Irish house prices rose by 9% in 2024, report finds

The price of buying a home in Ireland last year rose by 9 per cent, according to the latest report from Daft.ie
Irish house prices rose by 9% in 2024, report finds

James Cox

The price of buying a home in Ireland last year rose by 9 per cent, according to the latest report from Daft.ie.

It shows the most expensive place to buy a house is in Dublin, followed by Cork and Galway.

The average cost of buying a home nationally stood at just over €332,000, while in Dublin the cost was almost €700,000.

Cork prices rose 6.3 per cent to €347,263 and Galway was up 9 per cent to €389,742, while Limerick city listed prices rose 8.2 per cent to €284,138, and Waterford city’s rose 6.3 per cent to €247,236.

Trinity College Dublin economist Ronan Lyons, who authored the Daft report, said that “once again” it is down to “weak supply and strong demand” in Ireland’s housing market.

“If the goal of policymakers is to ensure stable housing prices, then, this has been the least successful year for policymakers since 2017, when prices rose by roughly the same proportion.

“With incomes and employment growing, demand for owner-occupied housing is likely growing at close to 5 per cent per year. But while the number of newly-built homes being transacted is increasing, it is growing much more slowly than demand.”

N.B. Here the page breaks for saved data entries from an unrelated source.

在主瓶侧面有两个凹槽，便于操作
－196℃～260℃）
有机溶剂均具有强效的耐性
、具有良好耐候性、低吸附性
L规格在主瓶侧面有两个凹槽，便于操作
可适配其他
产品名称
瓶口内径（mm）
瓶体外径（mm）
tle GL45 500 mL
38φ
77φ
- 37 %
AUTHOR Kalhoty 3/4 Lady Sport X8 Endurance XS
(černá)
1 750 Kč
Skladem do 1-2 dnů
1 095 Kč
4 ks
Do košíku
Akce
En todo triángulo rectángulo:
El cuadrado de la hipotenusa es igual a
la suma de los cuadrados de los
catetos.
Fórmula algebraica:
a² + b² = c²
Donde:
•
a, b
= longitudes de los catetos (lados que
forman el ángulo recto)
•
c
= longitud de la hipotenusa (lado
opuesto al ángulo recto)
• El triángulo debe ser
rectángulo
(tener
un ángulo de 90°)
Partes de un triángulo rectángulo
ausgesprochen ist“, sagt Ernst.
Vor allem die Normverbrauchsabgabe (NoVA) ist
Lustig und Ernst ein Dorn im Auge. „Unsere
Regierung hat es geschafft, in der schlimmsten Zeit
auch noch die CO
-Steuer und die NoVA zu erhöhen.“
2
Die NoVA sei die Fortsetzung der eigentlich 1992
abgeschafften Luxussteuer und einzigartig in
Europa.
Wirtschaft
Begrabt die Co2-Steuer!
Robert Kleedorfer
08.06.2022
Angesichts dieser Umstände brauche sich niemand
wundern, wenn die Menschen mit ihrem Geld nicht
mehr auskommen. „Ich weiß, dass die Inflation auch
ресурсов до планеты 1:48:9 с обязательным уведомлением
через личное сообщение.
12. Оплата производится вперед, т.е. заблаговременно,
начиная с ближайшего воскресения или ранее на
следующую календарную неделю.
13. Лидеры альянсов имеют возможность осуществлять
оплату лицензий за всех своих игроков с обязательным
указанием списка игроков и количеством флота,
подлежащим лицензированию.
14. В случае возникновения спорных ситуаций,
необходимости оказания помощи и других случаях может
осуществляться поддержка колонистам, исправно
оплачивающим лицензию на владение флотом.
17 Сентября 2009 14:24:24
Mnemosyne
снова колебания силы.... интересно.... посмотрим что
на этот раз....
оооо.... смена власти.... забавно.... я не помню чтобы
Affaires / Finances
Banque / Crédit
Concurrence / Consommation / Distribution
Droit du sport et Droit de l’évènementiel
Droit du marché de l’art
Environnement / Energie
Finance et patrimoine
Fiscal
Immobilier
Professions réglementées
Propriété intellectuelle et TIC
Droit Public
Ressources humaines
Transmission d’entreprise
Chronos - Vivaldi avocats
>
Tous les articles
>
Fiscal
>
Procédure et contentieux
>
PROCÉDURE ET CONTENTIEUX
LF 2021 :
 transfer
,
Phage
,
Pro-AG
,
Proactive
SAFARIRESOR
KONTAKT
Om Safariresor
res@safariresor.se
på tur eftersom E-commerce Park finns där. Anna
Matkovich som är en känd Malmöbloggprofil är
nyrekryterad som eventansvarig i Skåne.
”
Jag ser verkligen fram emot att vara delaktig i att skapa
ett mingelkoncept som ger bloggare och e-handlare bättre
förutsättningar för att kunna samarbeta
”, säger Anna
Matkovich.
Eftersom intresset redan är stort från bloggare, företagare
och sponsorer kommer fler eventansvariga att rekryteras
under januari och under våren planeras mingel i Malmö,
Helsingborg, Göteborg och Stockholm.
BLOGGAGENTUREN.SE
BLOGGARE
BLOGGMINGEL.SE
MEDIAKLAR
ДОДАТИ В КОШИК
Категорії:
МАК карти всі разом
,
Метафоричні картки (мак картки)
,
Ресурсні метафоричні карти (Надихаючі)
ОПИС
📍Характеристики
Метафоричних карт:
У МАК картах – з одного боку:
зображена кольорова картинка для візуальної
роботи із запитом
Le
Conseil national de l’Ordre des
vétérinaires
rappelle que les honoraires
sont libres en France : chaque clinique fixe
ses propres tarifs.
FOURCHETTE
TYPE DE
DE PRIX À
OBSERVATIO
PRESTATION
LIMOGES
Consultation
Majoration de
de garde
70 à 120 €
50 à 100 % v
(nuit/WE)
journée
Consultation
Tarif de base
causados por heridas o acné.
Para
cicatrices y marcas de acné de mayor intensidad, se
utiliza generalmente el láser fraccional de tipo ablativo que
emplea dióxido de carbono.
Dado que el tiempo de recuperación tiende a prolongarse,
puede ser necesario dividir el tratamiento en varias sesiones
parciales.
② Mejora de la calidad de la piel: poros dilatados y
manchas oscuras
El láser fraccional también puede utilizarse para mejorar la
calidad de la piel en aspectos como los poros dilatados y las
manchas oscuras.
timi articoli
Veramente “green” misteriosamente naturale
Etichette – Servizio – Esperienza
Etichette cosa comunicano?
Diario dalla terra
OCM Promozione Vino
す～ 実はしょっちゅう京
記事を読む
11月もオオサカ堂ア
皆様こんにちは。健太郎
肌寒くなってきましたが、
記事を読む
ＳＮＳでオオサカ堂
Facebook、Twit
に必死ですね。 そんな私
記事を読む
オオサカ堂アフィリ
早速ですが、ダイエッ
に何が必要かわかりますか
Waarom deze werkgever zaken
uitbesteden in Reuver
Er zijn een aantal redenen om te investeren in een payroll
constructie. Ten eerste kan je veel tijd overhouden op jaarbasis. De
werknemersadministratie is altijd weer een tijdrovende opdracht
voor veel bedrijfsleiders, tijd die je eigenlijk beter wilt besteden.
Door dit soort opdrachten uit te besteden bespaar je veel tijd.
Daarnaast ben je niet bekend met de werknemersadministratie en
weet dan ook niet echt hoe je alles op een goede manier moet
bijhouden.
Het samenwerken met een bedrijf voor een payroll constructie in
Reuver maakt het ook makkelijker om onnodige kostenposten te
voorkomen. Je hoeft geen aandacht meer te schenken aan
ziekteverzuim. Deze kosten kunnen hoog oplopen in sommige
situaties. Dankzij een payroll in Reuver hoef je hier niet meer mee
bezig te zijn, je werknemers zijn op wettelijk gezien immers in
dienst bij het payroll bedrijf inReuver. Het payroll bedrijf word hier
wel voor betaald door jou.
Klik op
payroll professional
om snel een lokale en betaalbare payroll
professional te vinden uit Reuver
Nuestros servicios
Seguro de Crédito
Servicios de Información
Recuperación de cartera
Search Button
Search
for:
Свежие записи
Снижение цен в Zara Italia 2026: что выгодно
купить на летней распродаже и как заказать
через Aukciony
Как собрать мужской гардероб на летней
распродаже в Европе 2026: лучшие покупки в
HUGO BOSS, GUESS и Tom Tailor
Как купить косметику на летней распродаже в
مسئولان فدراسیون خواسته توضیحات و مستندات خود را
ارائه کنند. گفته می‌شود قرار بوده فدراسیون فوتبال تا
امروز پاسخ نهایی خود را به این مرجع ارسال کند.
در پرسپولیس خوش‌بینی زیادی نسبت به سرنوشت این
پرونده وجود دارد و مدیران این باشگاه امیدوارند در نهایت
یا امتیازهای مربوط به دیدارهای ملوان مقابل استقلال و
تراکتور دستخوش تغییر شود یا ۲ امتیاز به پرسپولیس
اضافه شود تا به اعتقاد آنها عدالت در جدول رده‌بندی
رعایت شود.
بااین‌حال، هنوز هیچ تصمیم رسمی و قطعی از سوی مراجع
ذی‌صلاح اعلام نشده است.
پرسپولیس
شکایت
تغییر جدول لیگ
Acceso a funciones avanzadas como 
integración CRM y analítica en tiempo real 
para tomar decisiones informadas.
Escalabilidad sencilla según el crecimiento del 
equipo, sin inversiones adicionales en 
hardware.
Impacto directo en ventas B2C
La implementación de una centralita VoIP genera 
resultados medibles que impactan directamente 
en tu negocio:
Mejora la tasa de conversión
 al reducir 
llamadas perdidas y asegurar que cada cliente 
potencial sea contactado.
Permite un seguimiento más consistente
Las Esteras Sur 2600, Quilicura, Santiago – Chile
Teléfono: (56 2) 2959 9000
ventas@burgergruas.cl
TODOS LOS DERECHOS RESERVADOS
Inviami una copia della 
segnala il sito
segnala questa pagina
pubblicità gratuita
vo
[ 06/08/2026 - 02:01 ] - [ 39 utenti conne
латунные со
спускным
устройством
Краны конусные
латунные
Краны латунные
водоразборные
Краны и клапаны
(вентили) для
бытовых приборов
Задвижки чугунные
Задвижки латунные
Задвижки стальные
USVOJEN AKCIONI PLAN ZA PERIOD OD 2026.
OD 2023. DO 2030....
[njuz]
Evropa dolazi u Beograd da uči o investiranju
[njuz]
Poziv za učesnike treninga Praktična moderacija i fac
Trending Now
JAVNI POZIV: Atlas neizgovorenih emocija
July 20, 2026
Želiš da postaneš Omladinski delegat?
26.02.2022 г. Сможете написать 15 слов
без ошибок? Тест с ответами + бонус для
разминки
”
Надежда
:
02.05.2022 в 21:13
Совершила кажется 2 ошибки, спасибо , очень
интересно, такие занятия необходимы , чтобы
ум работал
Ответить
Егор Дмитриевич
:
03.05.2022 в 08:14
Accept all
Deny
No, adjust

Mr Lyons added: “The number of newly homes transacted in the open market in the first nine months of 2024 was the highest on record, since the start of the Property Price Register in 2010. But, at just over 7,200, it was only marginally higher than the number transacted in 2023 – and indeed only 4 per cent higher than the 6,950 transacted in the same nine months of 2018, a full six years ago.”